### [Goal of the exercise]
Transcribe the stretch of entries below from the line with "L’utilisation du Hifirose" through the line with "Par contre, je", exactly and with both ends included; leave out all other lines.

▽

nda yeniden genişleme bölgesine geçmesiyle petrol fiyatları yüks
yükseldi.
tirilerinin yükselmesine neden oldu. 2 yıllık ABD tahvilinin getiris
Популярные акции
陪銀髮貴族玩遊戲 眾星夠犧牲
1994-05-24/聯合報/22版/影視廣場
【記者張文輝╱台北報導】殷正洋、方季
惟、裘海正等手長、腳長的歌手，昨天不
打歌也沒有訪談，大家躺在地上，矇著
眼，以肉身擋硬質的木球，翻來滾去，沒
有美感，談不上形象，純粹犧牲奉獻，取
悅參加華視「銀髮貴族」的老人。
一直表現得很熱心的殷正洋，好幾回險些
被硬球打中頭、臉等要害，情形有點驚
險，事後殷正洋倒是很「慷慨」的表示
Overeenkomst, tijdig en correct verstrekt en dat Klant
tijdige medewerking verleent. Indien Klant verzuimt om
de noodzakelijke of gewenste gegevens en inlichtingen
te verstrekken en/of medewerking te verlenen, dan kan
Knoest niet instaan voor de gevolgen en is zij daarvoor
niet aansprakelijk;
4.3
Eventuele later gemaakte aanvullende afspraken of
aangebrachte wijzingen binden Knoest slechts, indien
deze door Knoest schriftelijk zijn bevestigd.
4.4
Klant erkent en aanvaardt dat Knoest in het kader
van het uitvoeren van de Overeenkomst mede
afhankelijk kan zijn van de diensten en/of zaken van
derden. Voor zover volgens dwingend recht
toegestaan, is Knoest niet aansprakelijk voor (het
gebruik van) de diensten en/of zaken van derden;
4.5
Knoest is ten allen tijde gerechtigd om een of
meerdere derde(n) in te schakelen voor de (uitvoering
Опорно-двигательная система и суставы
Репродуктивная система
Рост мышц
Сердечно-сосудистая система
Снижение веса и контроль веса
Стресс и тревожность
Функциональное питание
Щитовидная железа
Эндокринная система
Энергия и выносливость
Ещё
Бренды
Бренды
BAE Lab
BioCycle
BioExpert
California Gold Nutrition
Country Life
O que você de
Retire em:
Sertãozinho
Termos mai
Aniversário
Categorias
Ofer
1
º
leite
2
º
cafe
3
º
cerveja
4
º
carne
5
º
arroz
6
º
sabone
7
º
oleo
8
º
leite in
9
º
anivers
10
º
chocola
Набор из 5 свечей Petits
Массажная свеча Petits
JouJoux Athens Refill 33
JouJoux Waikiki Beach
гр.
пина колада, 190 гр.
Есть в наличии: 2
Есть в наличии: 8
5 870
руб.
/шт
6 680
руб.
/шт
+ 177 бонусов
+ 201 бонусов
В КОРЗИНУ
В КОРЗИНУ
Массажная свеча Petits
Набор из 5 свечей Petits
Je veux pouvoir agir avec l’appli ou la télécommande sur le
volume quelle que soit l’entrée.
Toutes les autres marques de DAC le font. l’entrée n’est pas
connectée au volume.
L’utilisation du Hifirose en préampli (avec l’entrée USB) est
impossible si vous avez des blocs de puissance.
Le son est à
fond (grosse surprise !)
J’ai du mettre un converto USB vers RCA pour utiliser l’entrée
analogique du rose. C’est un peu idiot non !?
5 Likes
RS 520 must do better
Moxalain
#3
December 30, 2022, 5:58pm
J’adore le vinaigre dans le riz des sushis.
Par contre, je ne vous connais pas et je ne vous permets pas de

△
▽

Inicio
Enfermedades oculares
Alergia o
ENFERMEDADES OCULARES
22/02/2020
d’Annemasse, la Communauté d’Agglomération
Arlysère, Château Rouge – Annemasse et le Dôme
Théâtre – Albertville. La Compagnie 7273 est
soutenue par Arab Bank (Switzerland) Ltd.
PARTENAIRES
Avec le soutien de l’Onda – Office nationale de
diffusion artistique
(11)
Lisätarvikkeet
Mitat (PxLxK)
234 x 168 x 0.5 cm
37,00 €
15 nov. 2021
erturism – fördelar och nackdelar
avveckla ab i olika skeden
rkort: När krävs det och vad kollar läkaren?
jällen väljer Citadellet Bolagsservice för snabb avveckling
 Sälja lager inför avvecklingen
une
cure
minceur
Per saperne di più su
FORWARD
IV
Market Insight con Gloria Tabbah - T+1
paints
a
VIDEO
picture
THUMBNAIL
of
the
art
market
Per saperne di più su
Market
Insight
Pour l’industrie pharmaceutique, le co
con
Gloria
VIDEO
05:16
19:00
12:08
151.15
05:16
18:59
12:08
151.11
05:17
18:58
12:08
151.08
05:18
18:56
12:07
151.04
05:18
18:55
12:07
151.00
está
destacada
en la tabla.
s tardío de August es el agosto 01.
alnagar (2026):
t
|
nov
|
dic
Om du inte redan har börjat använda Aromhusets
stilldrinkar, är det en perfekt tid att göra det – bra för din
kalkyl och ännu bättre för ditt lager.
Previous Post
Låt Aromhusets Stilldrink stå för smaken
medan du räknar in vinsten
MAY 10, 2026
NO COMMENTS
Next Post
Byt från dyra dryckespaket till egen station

△
▽

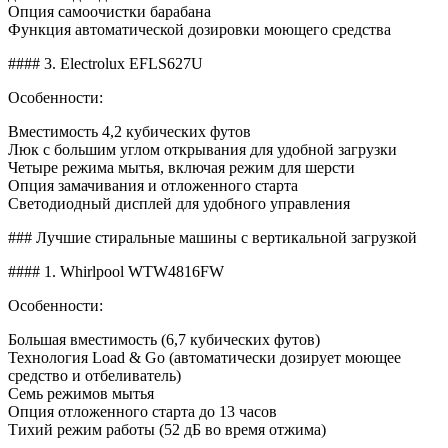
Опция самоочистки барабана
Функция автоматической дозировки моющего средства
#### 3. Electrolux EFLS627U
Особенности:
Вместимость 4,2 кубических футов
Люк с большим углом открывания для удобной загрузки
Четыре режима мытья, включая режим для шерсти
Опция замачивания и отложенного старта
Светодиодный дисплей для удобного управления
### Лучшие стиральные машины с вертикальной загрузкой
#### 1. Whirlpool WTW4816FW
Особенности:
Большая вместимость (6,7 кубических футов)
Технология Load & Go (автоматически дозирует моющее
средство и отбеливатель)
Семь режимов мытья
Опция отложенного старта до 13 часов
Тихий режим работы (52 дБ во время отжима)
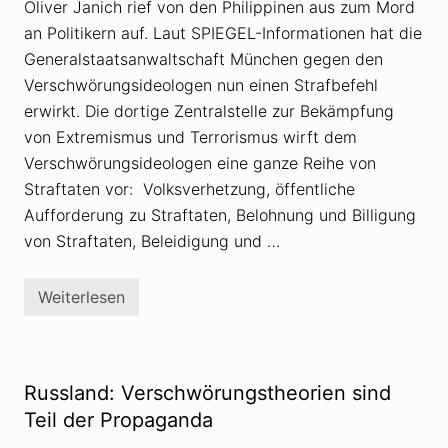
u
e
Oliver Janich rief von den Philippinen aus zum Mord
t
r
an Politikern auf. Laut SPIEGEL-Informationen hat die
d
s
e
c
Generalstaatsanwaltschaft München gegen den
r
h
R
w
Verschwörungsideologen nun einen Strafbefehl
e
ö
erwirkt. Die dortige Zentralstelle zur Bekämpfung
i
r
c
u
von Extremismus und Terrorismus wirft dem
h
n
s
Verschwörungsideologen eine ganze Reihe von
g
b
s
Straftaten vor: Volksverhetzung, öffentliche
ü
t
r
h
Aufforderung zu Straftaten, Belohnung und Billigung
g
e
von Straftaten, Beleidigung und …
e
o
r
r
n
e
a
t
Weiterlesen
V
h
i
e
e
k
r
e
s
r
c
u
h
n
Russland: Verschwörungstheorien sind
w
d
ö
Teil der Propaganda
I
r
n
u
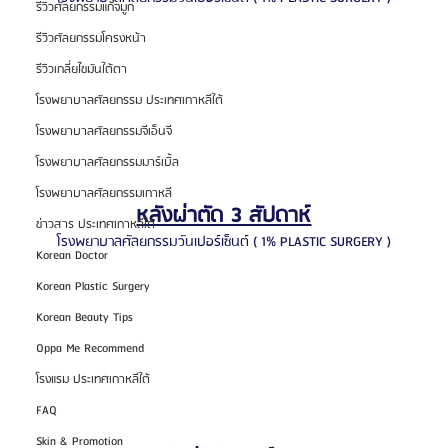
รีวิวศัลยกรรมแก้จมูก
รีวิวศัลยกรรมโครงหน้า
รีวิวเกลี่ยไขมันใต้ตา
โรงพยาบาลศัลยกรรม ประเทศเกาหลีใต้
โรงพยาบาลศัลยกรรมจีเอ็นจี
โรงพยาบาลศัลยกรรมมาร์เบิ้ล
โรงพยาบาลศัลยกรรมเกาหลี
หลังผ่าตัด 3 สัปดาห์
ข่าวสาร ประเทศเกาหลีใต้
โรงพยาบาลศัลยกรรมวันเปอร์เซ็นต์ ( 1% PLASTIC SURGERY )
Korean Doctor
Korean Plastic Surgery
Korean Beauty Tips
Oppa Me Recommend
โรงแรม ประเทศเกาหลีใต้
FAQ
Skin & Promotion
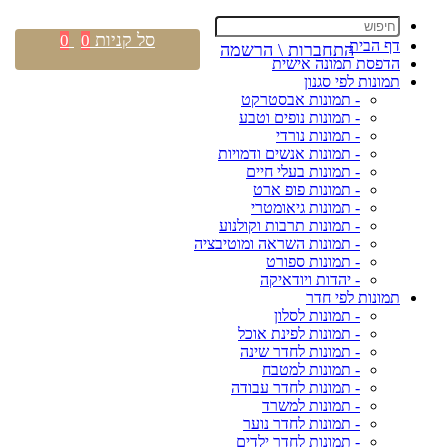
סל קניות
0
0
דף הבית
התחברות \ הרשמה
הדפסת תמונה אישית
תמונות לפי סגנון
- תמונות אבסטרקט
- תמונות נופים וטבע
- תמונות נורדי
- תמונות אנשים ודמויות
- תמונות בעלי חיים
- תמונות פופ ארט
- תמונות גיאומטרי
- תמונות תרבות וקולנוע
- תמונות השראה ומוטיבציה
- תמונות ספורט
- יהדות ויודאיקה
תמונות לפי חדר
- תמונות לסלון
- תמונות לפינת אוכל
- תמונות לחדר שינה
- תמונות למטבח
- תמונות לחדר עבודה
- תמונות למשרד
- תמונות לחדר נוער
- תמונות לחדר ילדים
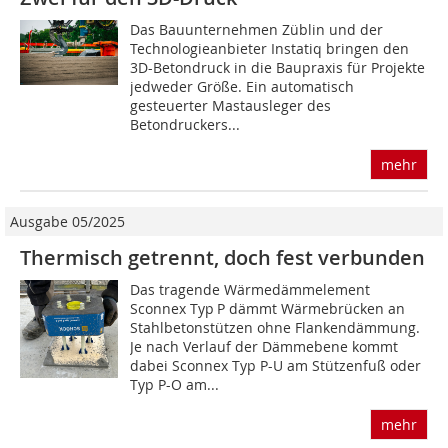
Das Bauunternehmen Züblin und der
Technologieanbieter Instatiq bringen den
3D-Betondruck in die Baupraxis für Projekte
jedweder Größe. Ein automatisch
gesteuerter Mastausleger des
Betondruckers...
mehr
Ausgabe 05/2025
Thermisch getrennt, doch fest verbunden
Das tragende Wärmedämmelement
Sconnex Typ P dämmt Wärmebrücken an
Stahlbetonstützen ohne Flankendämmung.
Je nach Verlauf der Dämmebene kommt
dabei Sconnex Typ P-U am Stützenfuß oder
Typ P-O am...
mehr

△

### [Response to this task]
L’utilisation du Hifirose en préampli (avec l’entrée USB) est
impossible si vous avez des blocs de puissance.
Le son est à
fond (grosse surprise !)
J’ai du mettre un converto USB vers RCA pour utiliser l’entrée
analogique du rose. C’est un peu idiot non !?
5 Likes
RS 520 must do better
Moxalain
#3
December 30, 2022, 5:58pm
J’adore le vinaigre dans le riz des sushis.
Par contre, je ne vous connais pas et je ne vous permets pas de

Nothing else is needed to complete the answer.